Q6: How to interpret spatial position communication visualization plots?
A:
- Dense connection areas: Indicate active cell communication in this area, possibly a functionally important microenvironment.
- Long-distance connections: May be secretory signals, or check for false positives (adjust interaction.range).
- Connection direction: Observe the spatial propagation direction of signals, identifying signal sources and target regions.

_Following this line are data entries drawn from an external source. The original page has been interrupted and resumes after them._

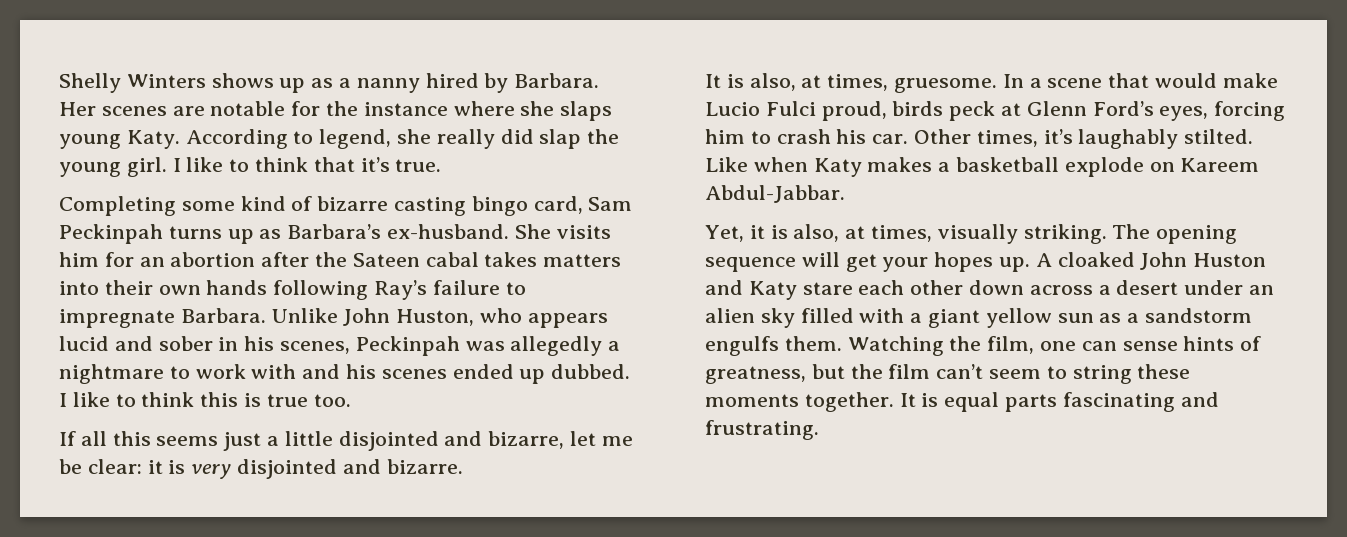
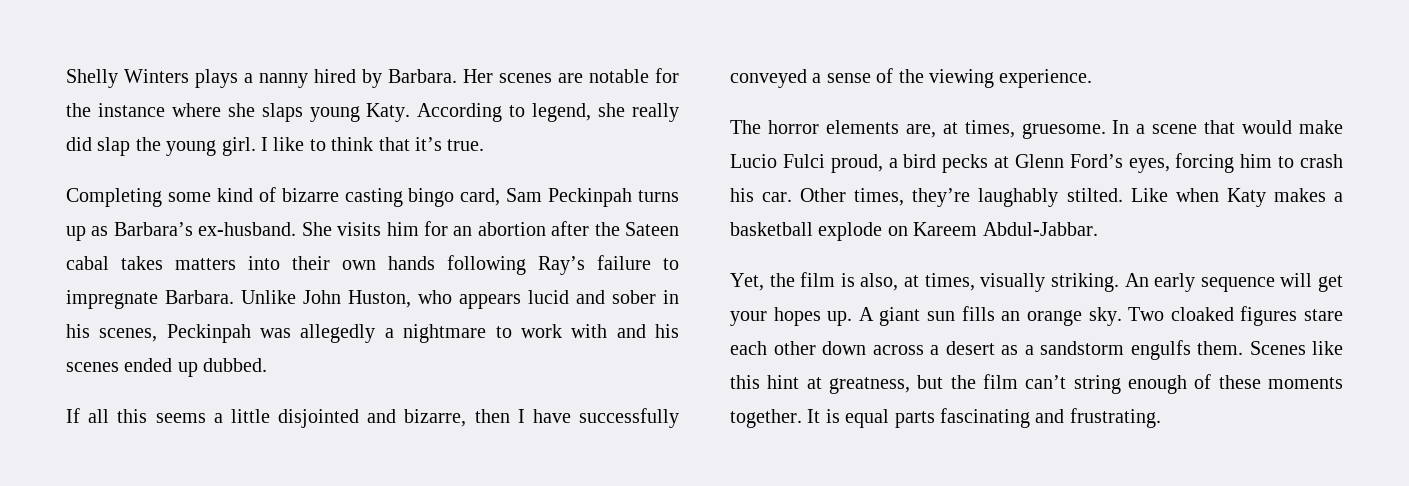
[211,73,334,93] shows up as -> [195,69,238,88] plays
[59,392,351,407] I like to think this is true too. -> (268, 365) none
[223,432,262,451] just -> (206, 418) none
[570,431,633,446] [59,459,463,479] [705,73,796,91] let me be clear: it is very disjointed and bizarre. // It is also, -> [474,408,680,428] [730,68,1093,88] [730,120,936,138] then I have successfully conveyed a sense of the viewing experience. // The horror elements are,
[892,101,996,121] birds peck -> [888,154,989,173] a bird pecks
[1043,129,1073,144] it’s -> [912,188,971,207] they’re
[749,225,765,239] it -> [769,272,836,287] the film
[1112,224,1238,244] The opening -> [1124,273,1196,292] An early
[1057,252,1267,270] [705,280,797,300] cloaked John Huston and Katy -> [879,306,1298,326] giant sun fills an orange sky. Two cloaked figures
[1184,280,1275,295] [705,308,1094,328] under an alien sky filled with a giant yellow sun -> (995, 348) none
[847,336,1262,356] Watching the film, one can sense hints of -> [1249,341,1343,355] [730,375,822,389] Scenes like this hint at
[989,365,1132,384] seem to string -> [1073,374,1212,394] string enough of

- Combine with cell type distribution: Interpret communication patterns in combination with spatial distribution of cell types.
Q7: What are the data quality requirements for CellChat_spatial?
A: Key requirements include:
- Accurate spatial coordinates: Must have coordinate information in spatial dimensionality reduction.
- Reasonable cell number: Each cell type ≥ 10 cells, total cells ≥ 1000.
- Sufficient sequencing depth: Able to detect expression of ligand and receptor genes.
- Accurate cell type annotation: Accuracy of cell type annotation directly affects result reliability.
Q8: How to perform multi-sample comparative analysis?
A:
- On SeekSoul™ Online, you can select multiple samples in the "Comparison Object" (Group Names) parameter.
- The system will analyze each sample separately and then compare them.
- Results will display the communication network of each sample and the differences between samples.